Nur wenn es denn allzu doll wurde, dann kriegten wir auch mal ne Tracht Schläge von Lehrer Stock. Die Jungens öfter, die Mädchen mussten dafür abschreiben. Lehrer Stock und Lehrer Wolf, die konnten sich ja vertragen und wenn der Reichardt bei Lehrer Wolf Bescheid sagte, sagte der zu uns, Kinder, geht doch in meinen Garten. Da liegen doch Äpfel genug. Nein, das waren aber doch nicht die Roggenäpfel.
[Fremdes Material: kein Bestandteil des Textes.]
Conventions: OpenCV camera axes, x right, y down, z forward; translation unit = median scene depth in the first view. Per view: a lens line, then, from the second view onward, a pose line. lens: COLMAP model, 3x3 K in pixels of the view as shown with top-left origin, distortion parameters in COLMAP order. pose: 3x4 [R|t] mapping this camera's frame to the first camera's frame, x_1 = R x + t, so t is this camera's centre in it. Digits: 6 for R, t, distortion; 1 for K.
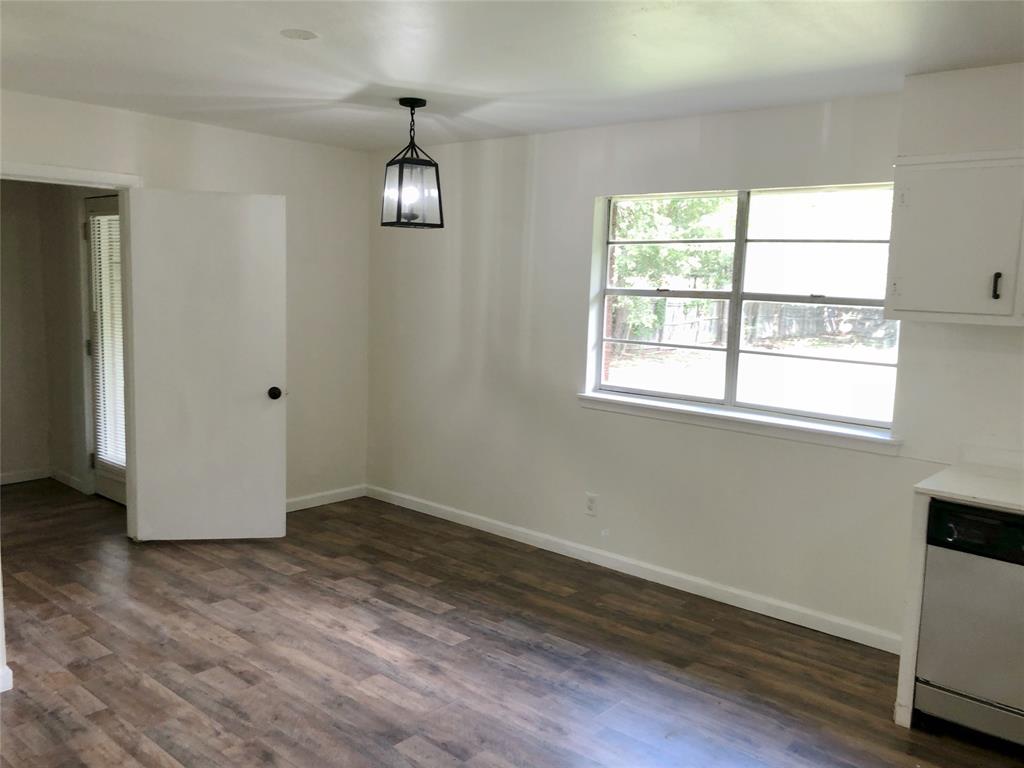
lens RADIAL K [[858.6, 0, 510.6], [0, 858.6, 370.9], [0, 0, 1]] dist [0.043588, 0.005339]
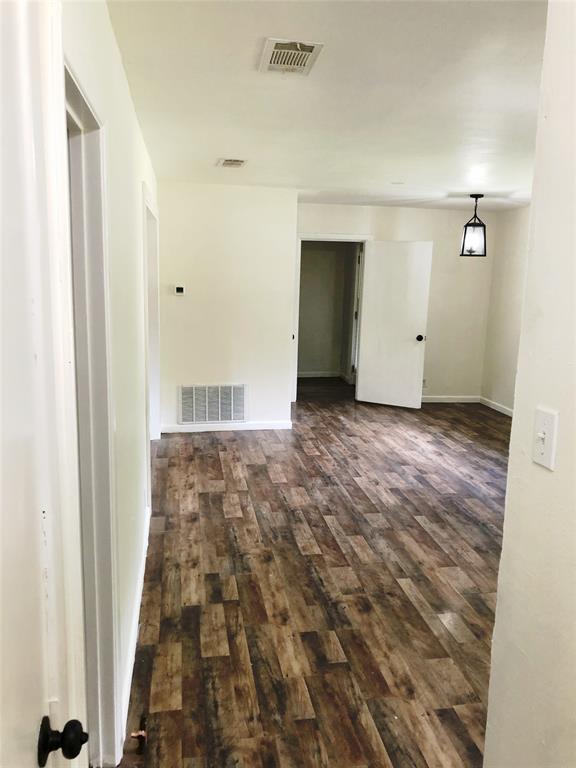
lens RADIAL K [[627.6, 0, 288.0], [0, 627.6, 384.0], [0, 0, 1]] dist [-0.006789, -0.002953]
pose [[0.784906, 0.101251, -0.611287, 0.535497], [-0.069969, 0.994732, 0.074921, 0.058660], [0.615652, -0.016034, 0.787855, -0.497352]]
Lehrer Stock sagte: Ich habe meine Kinder erst ab 8 Uhr, was die vorher machen, interessiert mich nicht. Es wurde auch erzählt, Lehrer Stock und Pastor Reichardt sprechen nicht miteinander. Wenn ich meinen Vater danach fragte, antwortete der: „Das geht dich nichts an“. Das wurde unter den Tisch gekehrt. 
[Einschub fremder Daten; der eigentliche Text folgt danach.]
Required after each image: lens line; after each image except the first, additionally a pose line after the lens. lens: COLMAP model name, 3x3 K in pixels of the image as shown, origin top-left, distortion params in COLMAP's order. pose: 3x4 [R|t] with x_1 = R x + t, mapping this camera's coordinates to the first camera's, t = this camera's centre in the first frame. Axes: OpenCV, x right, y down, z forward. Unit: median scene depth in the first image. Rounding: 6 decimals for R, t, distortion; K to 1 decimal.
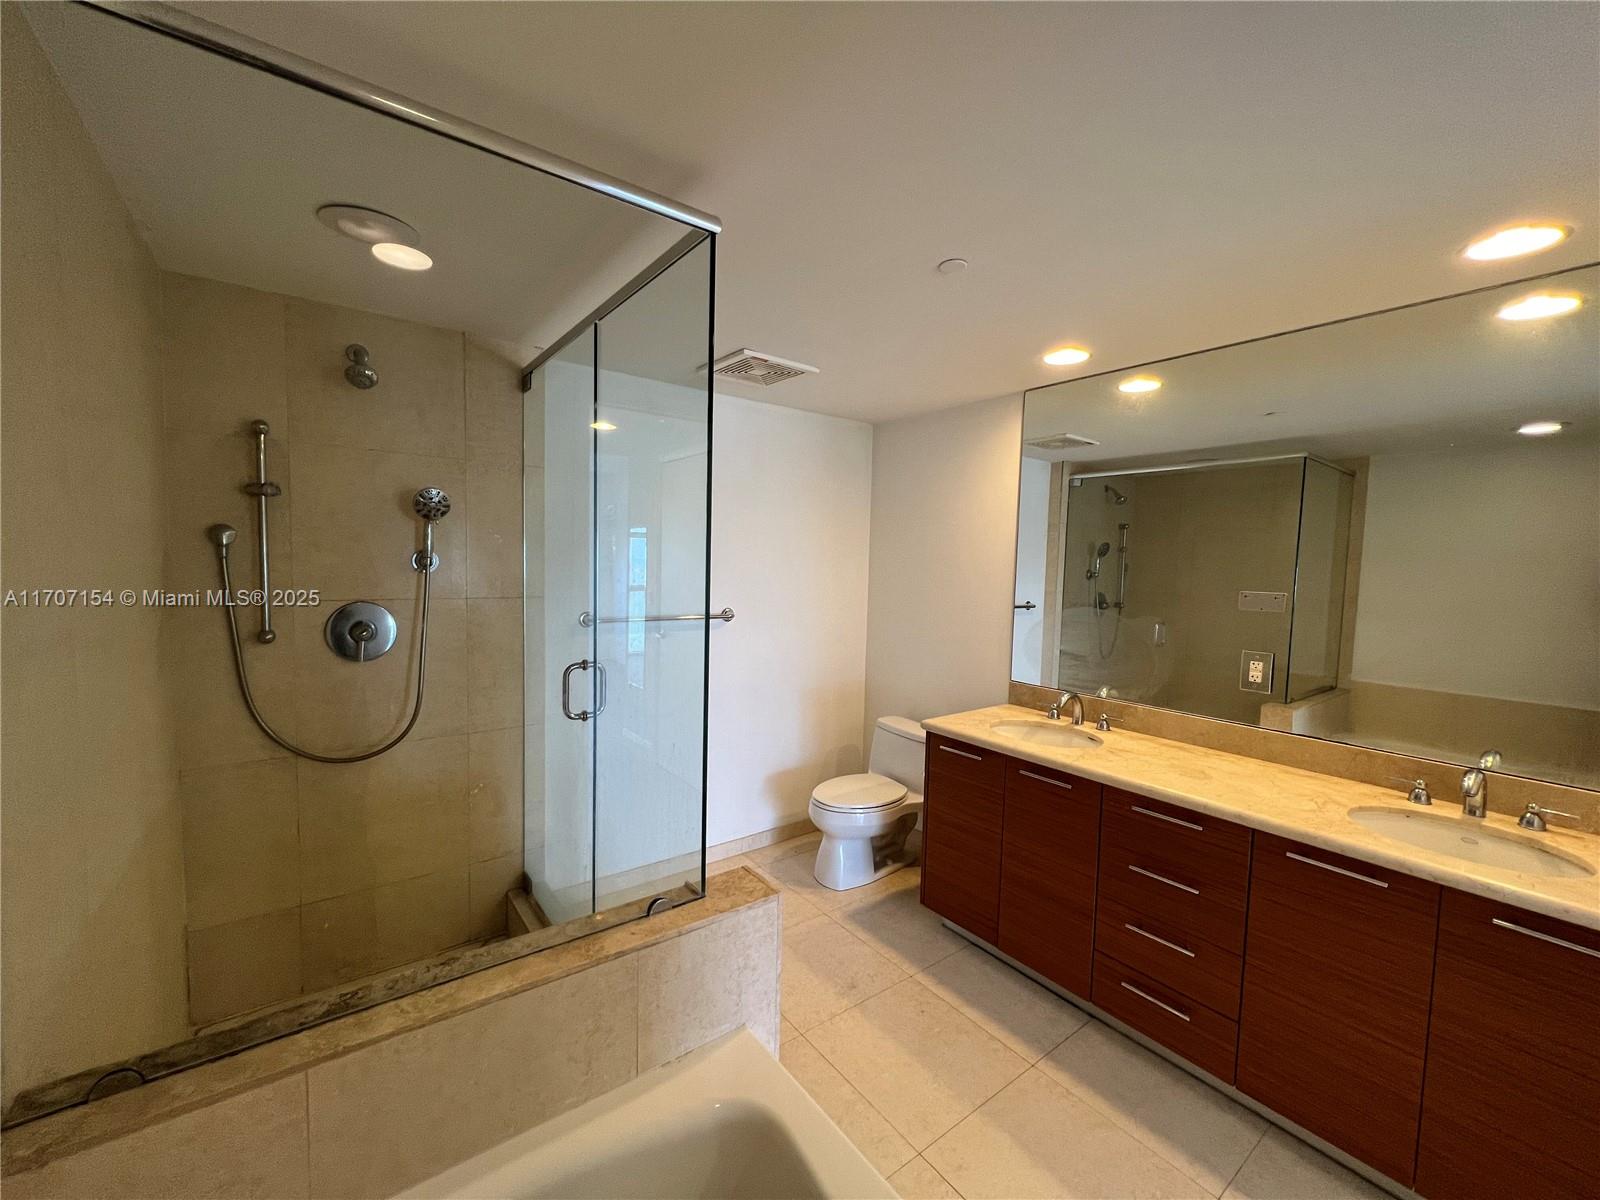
lens RADIAL K [[641.2, 0, 801.9], [0, 641.2, 600.9], [0, 0, 1]] dist [-0.002575, 0.001463]
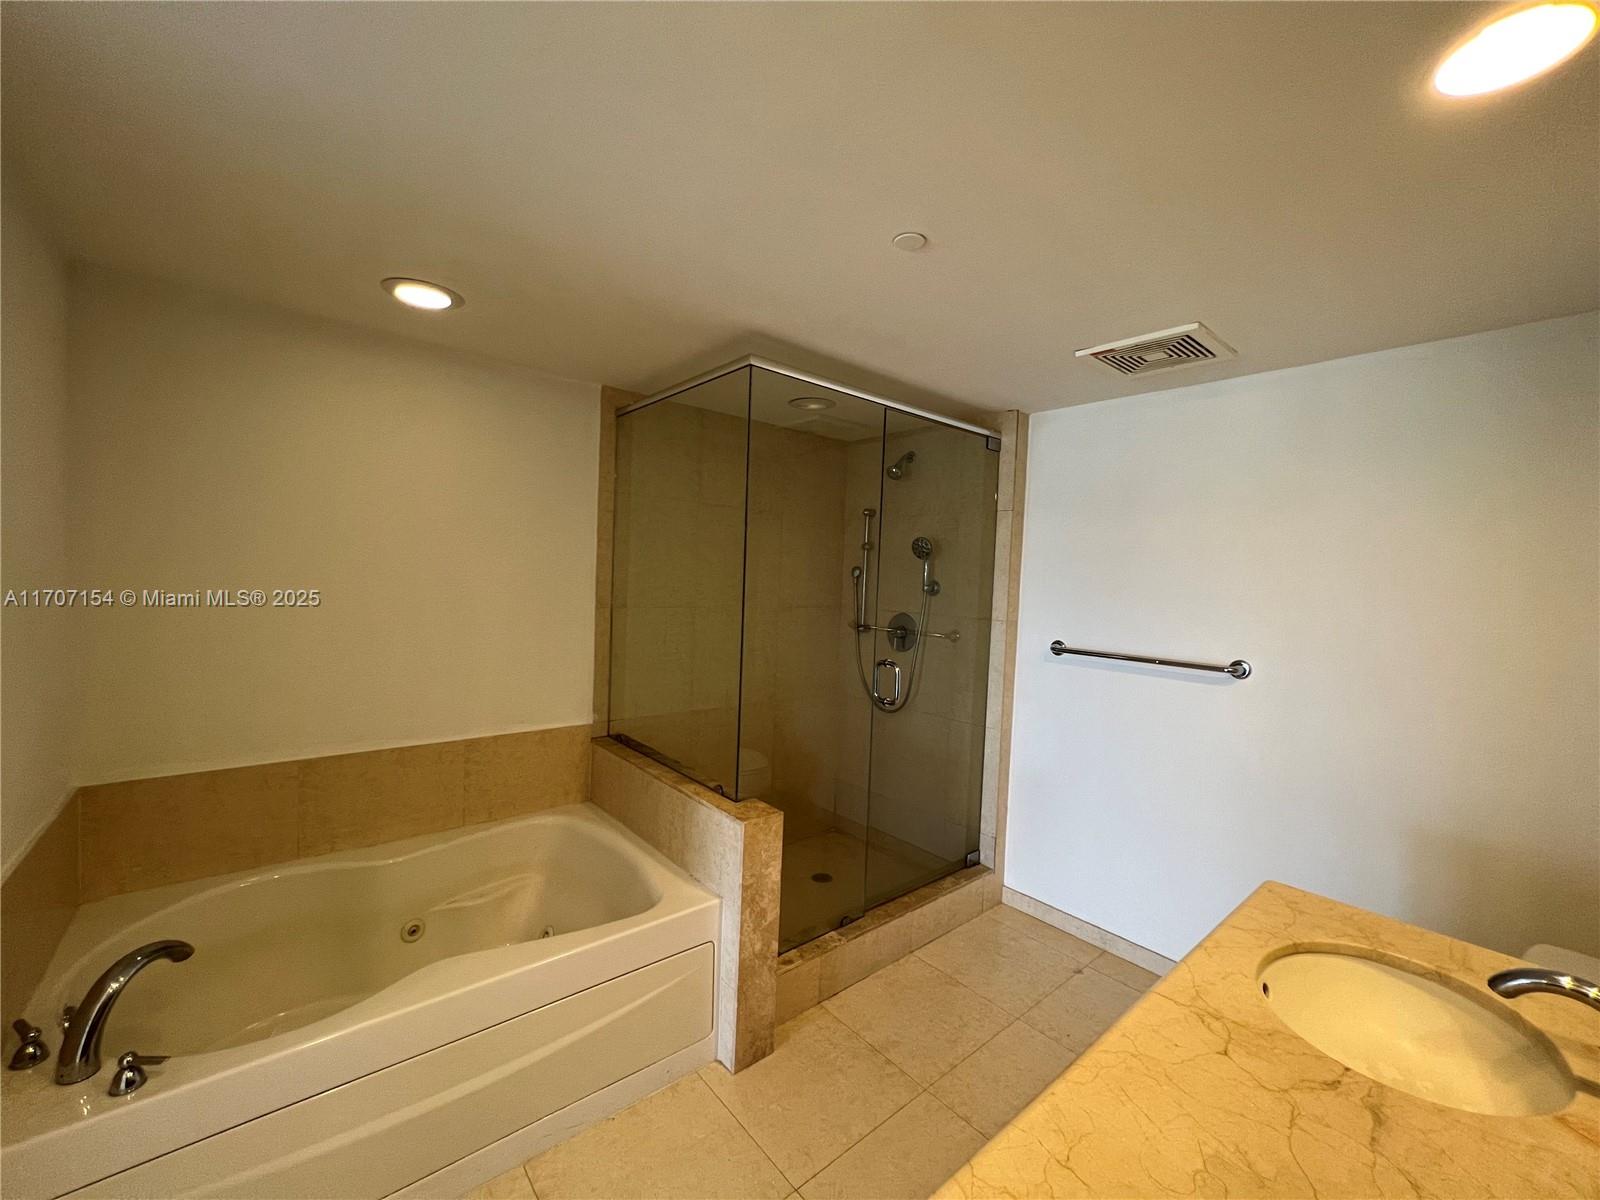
lens RADIAL K [[641.2, 0, 803.1], [0, 641.2, 601.1], [0, 0, 1]] dist [-0.002575, 0.001463]
pose [[0.059603, 0.016774, -0.998081, 1.332936], [-0.100116, 0.994918, 0.010742, -0.031871], [0.993189, 0.099284, 0.060980, 1.021860]]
Als Hitler dann kam, war es ein bisschen anders, dann konnte man keinem mehr vertrauen. Der Reichardt hat da eine Predigt gehalten und da haben welche vor der Tür gestanden und wollten ihn verhaften. Ja, er hätte das und das gesagt. Er hat geantwortet: „Selbstverständlich ist das so, aber ich habe für die ganze Menschheit gebetet und gepredigt“. Dann war Ruhe.
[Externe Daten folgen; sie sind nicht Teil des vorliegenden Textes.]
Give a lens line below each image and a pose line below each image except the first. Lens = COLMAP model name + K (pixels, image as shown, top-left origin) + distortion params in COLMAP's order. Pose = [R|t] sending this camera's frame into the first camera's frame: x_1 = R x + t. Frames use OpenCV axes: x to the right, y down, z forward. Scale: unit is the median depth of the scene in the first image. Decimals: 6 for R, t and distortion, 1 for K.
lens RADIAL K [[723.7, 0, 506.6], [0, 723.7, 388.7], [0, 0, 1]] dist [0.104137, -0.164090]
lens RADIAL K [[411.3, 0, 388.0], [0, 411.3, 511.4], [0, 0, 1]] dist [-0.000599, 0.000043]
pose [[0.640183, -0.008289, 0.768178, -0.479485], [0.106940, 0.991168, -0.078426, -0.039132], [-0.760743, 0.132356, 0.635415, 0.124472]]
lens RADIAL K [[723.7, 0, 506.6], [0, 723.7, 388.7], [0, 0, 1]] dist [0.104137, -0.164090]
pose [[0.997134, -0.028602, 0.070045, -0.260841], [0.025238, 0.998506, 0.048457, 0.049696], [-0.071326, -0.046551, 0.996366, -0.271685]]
Vor dem Krieg hatten wir wohl weniger anzuziehen, aber zu essen hatten wir immer genug.

Mit den Lehrern, das war damals so eine Sache, unsere Tochter war in die Schule gekommen, der Lehrer fragte: „Wie heißt das 5. Gebot denn Brigitte?“

„Du sollst deinen Vater und deine Mutter ehren und wenn die dich schlagen, dann sollst du dich wehren, dass sie die Augen im Kopfe verkehren!“

„Und wer hat Dich das gelernt?“

„Mein Oppa und der sagt die Wahrheit!“

In der Waschanstalt hat es auch mal einen Unfall gegeben, das war aber natürlich ein bisschen verschulden. Da wohnte ein Mieter zusammen im Hause und die Frau stand nur in der Waschanstalt und hatte nichts weiter zu tun, als (auf gut deutsch) zu quatschen. (Sinniert: Ach sie liegt ja lange in der Erde) Dann ist der Junge nachgekommen und ist in heiße Lauge gefallen und ist auch gestorben. Er war noch nicht mal 3 Jahre alt. 

Auch wenn es bei diesen Erzählungen nicht immer um das Freibad geht, so sind sie es doch alle wert, hier aufgeschrieben zu werden. Danke, liebe Frau Vösgen.